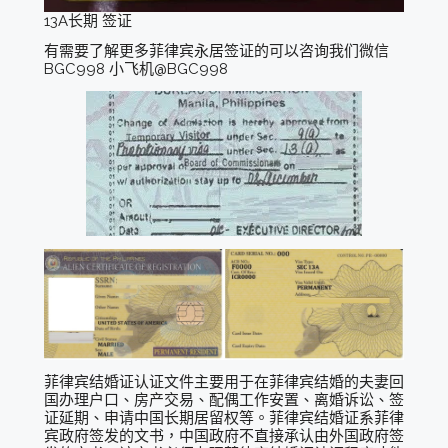
13A长期 签证
有需要了解更多菲律宾永居签证的可以咨询我们微信
BGC998 小飞机@BGC998
菲律宾结婚证认证文件主要用于在菲律宾结婚的夫妻回
国办理户口、房产交易、配偶工作安置、离婚诉讼、签
证延期、申请中国长期居留权等。菲律宾结婚证系菲律
宾政府签发的文书，中国政府不直接承认由外国政府签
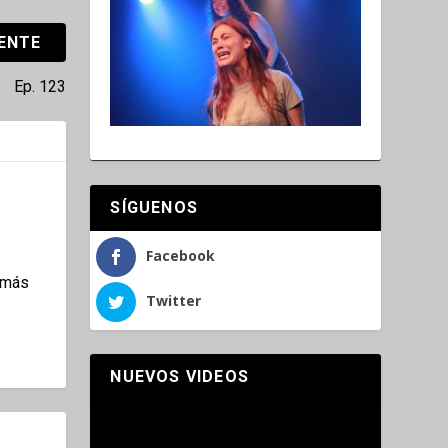
IENTE
Ep. 123
SÍGUENOS
Facebook
jamás
Twitter
NUEVOS VIDEOS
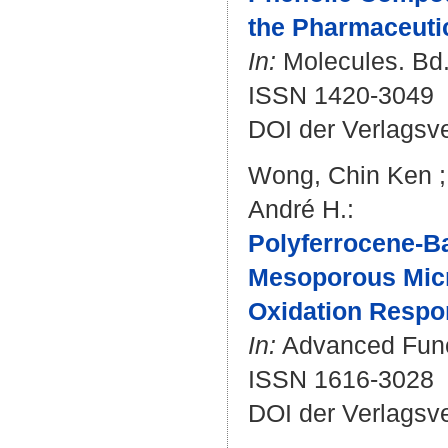
the Pharmaceutic
In:
Molecules. Bd. 
ISSN 1420-3049
DOI der Verlagsv
Wong, Chin Ken
André H.
:
Polyferrocene-B
Mesoporous Micr
Oxidation Respo
In:
Advanced Funct
ISSN 1616-3028
DOI der Verlagsv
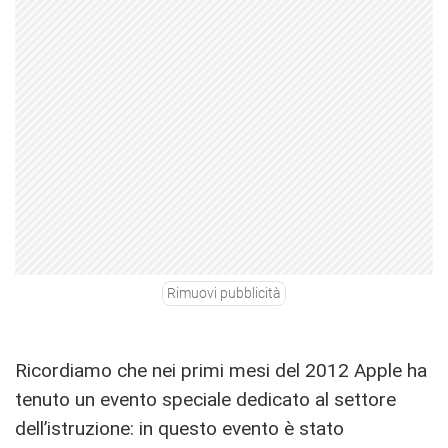
Rimuovi pubblicità
Ricordiamo che nei primi mesi del 2012 Apple ha
tenuto un evento speciale dedicato al settore
dell’istruzione: in questo evento è stato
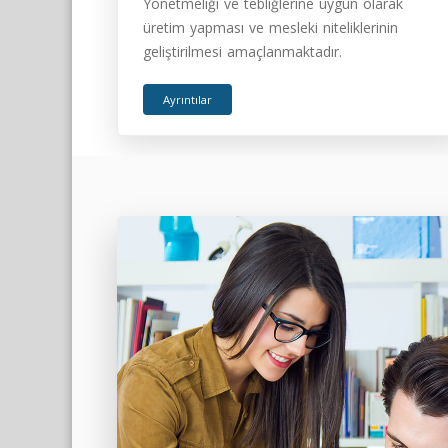
Yönetmeliği ve tebliğlerine uygun olarak
üretim yapması ve mesleki niteliklerinin
geliştirilmesi amaçlanmaktadır.
Ayrıntılar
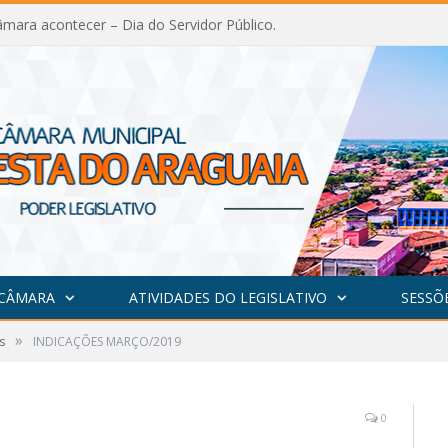
mara acontecer – Dia do Servidor Público.
 CÂMARA
ATIVIDADES DO LEGISLATIVO
SESSÕ
»
s
INDICAÇÕES MARÇO/2019
0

Your task:
Leave out the pictures and output every record above precisely as given.

Written response:
13A长期 签证
有需要了解更多菲律宾永居签证的可以咨询我们微信
BGC998 小飞机@BGC998
菲律宾结婚证认证文件主要用于在菲律宾结婚的夫妻回
国办理户口、房产交易、配偶工作安置、离婚诉讼、签
证延期、申请中国长期居留权等。菲律宾结婚证系菲律
宾政府签发的文书，中国政府不直接承认由外国政府签
IENTE
Ep. 123
SÍGUENOS
Facebook
jamás
Twitter
NUEVOS VIDEOS
the Pharmaceutic
In:
Molecules. Bd. 
ISSN 1420-3049
DOI der Verlagsv
Wong, Chin Ken
André H.
:
Polyferrocene-B
Mesoporous Micr
Oxidation Respo
In:
Advanced Funct
ISSN 1616-3028
DOI der Verlagsv
Rimuovi pubblicità
Ricordiamo che nei primi mesi del 2012 Apple ha
tenuto un evento speciale dedicato al settore
dell’istruzione: in questo evento è stato
Yönetmeliği ve tebliğlerine uygun olarak
üretim yapması ve mesleki niteliklerinin
geliştirilmesi amaçlanmaktadır.
Ayrıntılar
mara acontecer – Dia do Servidor Público.
 CÂMARA
ATIVIDADES DO LEGISLATIVO
SESSÕ
»
s
INDICAÇÕES MARÇO/2019
0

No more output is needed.